MATERIAL TO PROCESS:
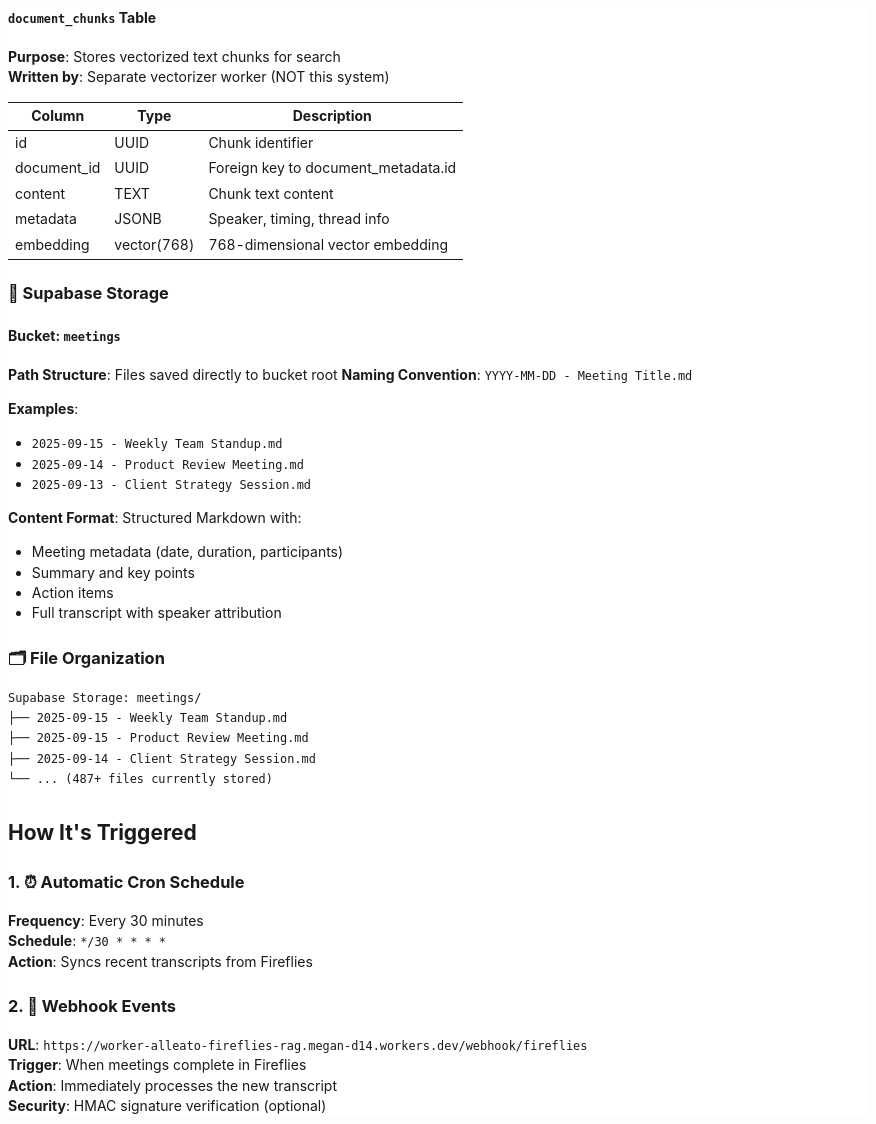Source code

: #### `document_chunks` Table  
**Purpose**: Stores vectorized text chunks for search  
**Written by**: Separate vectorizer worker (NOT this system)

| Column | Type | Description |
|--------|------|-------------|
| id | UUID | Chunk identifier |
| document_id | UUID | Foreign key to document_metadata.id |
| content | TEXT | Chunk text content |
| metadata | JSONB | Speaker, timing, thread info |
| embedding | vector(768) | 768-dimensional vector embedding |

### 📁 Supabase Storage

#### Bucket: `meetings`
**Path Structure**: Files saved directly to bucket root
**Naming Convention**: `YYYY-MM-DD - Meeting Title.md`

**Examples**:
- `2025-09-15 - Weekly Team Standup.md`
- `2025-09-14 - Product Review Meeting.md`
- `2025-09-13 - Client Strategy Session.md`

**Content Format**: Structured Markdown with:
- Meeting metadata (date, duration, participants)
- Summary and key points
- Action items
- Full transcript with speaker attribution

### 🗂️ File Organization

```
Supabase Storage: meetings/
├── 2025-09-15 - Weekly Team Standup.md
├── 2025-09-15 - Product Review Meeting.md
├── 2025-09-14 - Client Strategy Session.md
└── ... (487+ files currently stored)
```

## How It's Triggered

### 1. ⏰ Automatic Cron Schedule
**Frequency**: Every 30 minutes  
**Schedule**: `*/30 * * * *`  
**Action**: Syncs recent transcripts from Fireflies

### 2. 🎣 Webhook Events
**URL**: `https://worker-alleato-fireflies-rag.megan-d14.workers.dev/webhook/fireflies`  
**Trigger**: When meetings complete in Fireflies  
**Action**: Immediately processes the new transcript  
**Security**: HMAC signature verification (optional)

THE PROBLEM:
All lines above between those holding "- Action items" and "complete in Fireflies", inclusive, must be set down unchanged, and no other line may be included.

YOUR SOLUTION:
- Action items
- Full transcript with speaker attribution

### 🗂️ File Organization

```
Supabase Storage: meetings/
├── 2025-09-15 - Weekly Team Standup.md
├── 2025-09-15 - Product Review Meeting.md
├── 2025-09-14 - Client Strategy Session.md
└── ... (487+ files currently stored)
```

## How It's Triggered

### 1. ⏰ Automatic Cron Schedule
**Frequency**: Every 30 minutes  
**Schedule**: `*/30 * * * *`  
**Action**: Syncs recent transcripts from Fireflies

### 2. 🎣 Webhook Events
**URL**: `https://worker-alleato-fireflies-rag.megan-d14.workers.dev/webhook/fireflies`  
**Trigger**: When meetings complete in Fireflies  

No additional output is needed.